Как наш — не обознаешься, обязательно в обмотках или валенках. Лежат кто в шинели, кто в ватнике, кто просто в гимнастерке… Шибко завидую я валенкам, хоть и не постоишь в них сейчас: вода.

В борозде напротив Гришухиной ячейки — немецкий офицер. Совсем пулями нетронутый. Руки вперед вывел, как есть, лицо прикрывал. По шинели — ледок и снежная крупа. Без каски. Волосы ежиком. Ледок их сплавил. Седые-седые. Наелся ржевско-смоленской грязи…

И куда ни глянешь — в снежной мокрети, ледке, глине и аккуратные, в обмундировании, и в тряпье, и заголя… трупы, трупы…

Свихнешься — ну целый день перед глазами. И с каждым часом, глядишь, новый лезет из снега. А коли артналет — наколечит их, наново накидает. Очень действует это. И водяная пыль трупной гнилью напитана. Мутит, одним словом…

Холод на свой манер мысли поворачивает. Не сбрезговал бы, взял там одежу. Она им ни к чему, а я пропадаю, застыл. Отполоскал бы, подсушил — и на обогрев себе. Ну совсем неживой. И ежели двигался бы, а то сутки напролет без движения, крючком… Выскребываю отводы под бруствером — лишь бы согреться. Ручка тесака юлит, не слушается. Вода растекается по стене: желтоватая из-за глины. Скребу мерзлоту, скребу, должно собраться тепло под барахлом. Лютая зима была. Земля промерзла глубоко. Хрустит, падла, а не поддается.

Смрадно задувает ветерок. Прижимаюсь к стене, ветерок обходит, не так зябко. Резко, звеняще подрезают воздух автоматные очереди. Воды — залейся, а не похлебаешь: из-под трупов и нашего навоза. Ни разу толком не напился, ядрена капуста! Аж язык сохнет…

По стенам — беловатая подвальная слизь: тоже к теплу. Все к теплу: и туман, и плесень — тепла вот нет только.

Начальство — у стены, против моей ячейки. Головами на пули крутит, лбы морщит. Настил под ними осел, вода полощется, хошь ноги поджимай. Они, правда, в сапогах. Лица невеселые, в грязной щетине. Под глазами — мешки. И старшина при них. Мужик он, видать, хваткий и тертый, так и пружинит.

Спрашиваю:

— Что это за ночные взрывы, товарищ майор?
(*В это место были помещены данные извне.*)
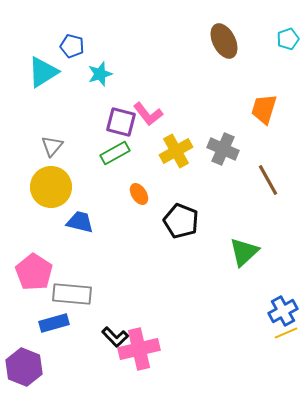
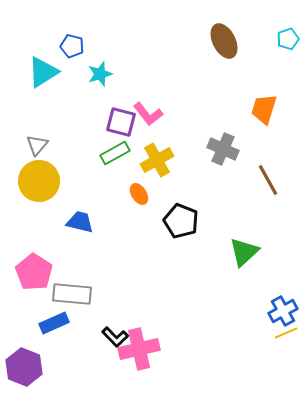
gray triangle: moved 15 px left, 1 px up
yellow cross: moved 19 px left, 9 px down
yellow circle: moved 12 px left, 6 px up
blue rectangle: rotated 8 degrees counterclockwise
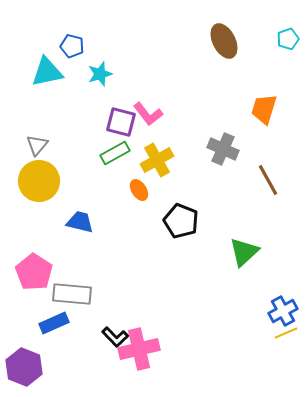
cyan triangle: moved 4 px right; rotated 20 degrees clockwise
orange ellipse: moved 4 px up
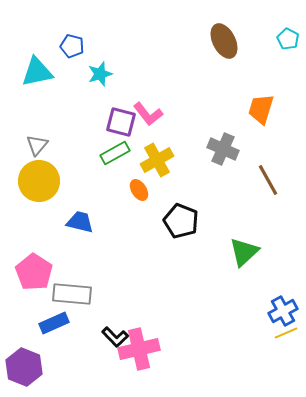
cyan pentagon: rotated 25 degrees counterclockwise
cyan triangle: moved 10 px left
orange trapezoid: moved 3 px left
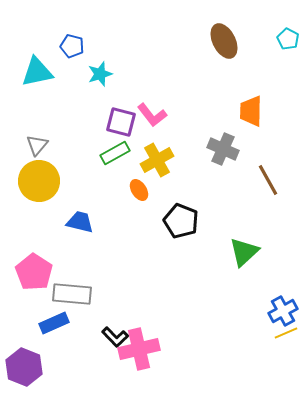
orange trapezoid: moved 10 px left, 2 px down; rotated 16 degrees counterclockwise
pink L-shape: moved 4 px right, 1 px down
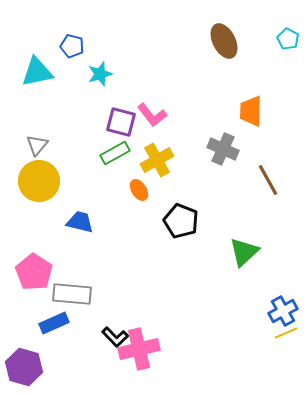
purple hexagon: rotated 6 degrees counterclockwise
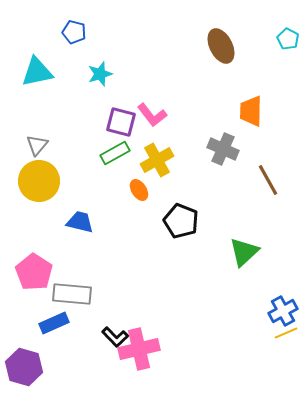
brown ellipse: moved 3 px left, 5 px down
blue pentagon: moved 2 px right, 14 px up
Погожев в шинельке под ремнями, на груди бинокль, кубаночка лихо заломлена. Смотрит на комбата, недобро смотрит. Глаза светлые, круглые, бесстыжие, однако запавшие. Не до баб ему — это точно.

Седов объясняет:

— Часть минного поля сдетонировала на шальной снаряд.

Ватничек на нем замасленный, шапчонка куцая, не первого срока. Однако петлицы кубарями наружу.

Говорю:

— Поостереглись бы, товарищи командиры, за петлицами тут особый надзор.

— У меня несколько бойниц под огнем, — докладывает Лотарев. — Насквозь шьют, сволочи! Снайпер тут у них… Один или несколько — не поймешь.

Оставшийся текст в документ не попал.